Customer Service Outsourcing
Evaluating Customer Service Outsourcing Partners
A good customer service outsourcing partnership includes a fair but reliable method for evaluating the partnership. Here are a few things to consider when evaluating customer service outsourcing partners.
Outsourced customer service involves a lot more than signing an SLA and putting the relationship with your provider on autopilot.
Although you have outsourced your customer service functions, company owners and managers still need to remain very much involved with the ongoing execution of call center activities.
Monitoring outsourced customer service performance is vital for both the health of your partner relationship and (more importantly) the level of service you receive for your investment. The issue is knowing how to properly evaluate your outsourcing partner and work with them to address problems or performance issues.

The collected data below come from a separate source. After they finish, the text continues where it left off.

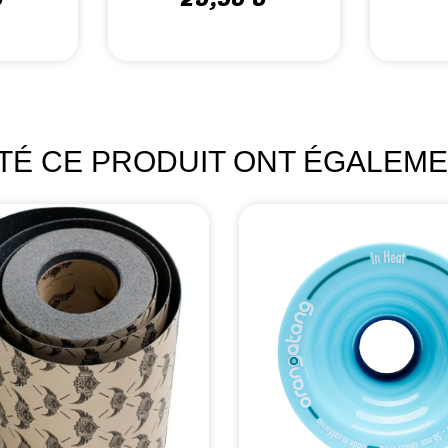
ETÉ CE PRODUIT ONT ÉGALEME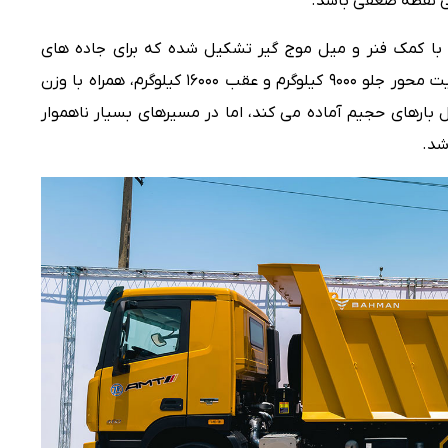
یی نقطه ضعفی باشد.
 با کمک فنر و میل موج گیر تشکیل شده که برای جاده های
ناهموار و بارهای سنگین مناسب است. ظرفیت محور جلو ۹۰۰۰ کیلوگرم و عقب ۱۶۰۰۰ کیلوگرم، همراه با وزن
برای حمل بارهای حجیم آماده می کند، اما در مسیرهای بسیار ناهموار
شد.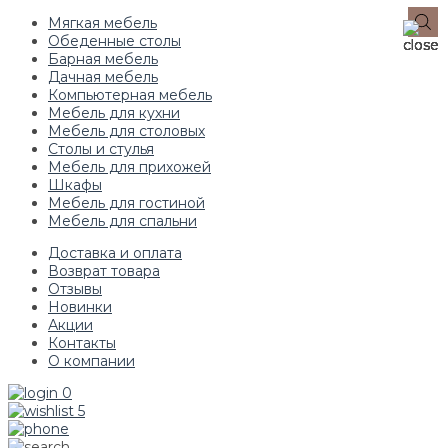
Мягкая мебель
Обеденные столы
Барная мебель
Дачная мебель
Компьютерная мебель
Мебель для кухни
Мебель для столовых
Столы и стулья
Мебель для прихожей
Шкафы
Мебель для гостиной
Мебель для спальни
Доставка и оплата
Возврат товара
Отзывы
Новинки
Акции
Контакты
О компании
0
5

Your Service Level Agreement (SLA) will clearly define the process for evaluating and adjusting your partner relationship. To be effective, it has to include quantifiable metrics rather than subjective value statements about performance and outcomes. Although evaluating your customer service outsourcing partner can be a challenge, it's well worth the effort.

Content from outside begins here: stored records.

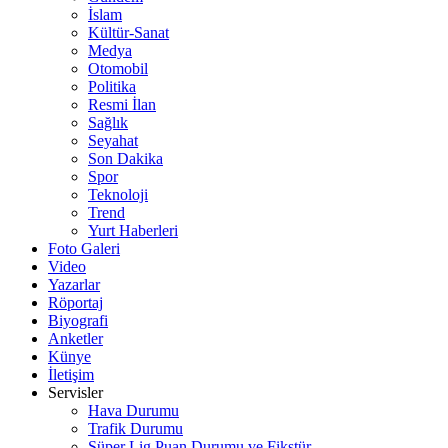
İslam
Kültür-Sanat
Medya
Otomobil
Politika
Resmi İlan
Sağlık
Seyahat
Son Dakika
Spor
Teknoloji
Trend
Yurt Haberleri
Foto Galeri
Video
Yazarlar
Röportaj
Biyografi
Anketler
Künye
İletişim
Servisler
Hava Durumu
Trafik Durumu
Süper Lig Puan Durumu ve Fikstür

- Reporting. Much of the information you receive about your outsourcing partner's effectiveness will come from reporting mechanisms. Frequency of reporting is important, but don't neglect the value of making sure the reports include the content you need to make an informed evaluation.
- Level of dialogue. The relationship between your company and your customer service outsourcing partner is much different than the relationship you have with your paper vendor. Constant dialogue is a necessity as well as a gauge of the health of the partnership. When dialogue is missing, your call center activities are in big trouble.
- Execute the adjustment process. Your SLA should describe a process for making adjustments to the system and your partner relationship. Don't be afraid to activate the adjustment process at the first sign of problems.
- Penalize underperformance. Your SLA should also describe underperformance penalties. Even though you value your relationship, when you ignore sanctions you remove the motivation for the provider to improve performance.
- Conduct scheduled reviews. Establish a scheduled review process that evaluates metrics and the effectiveness of the relationship in general - and then stick to it religiously.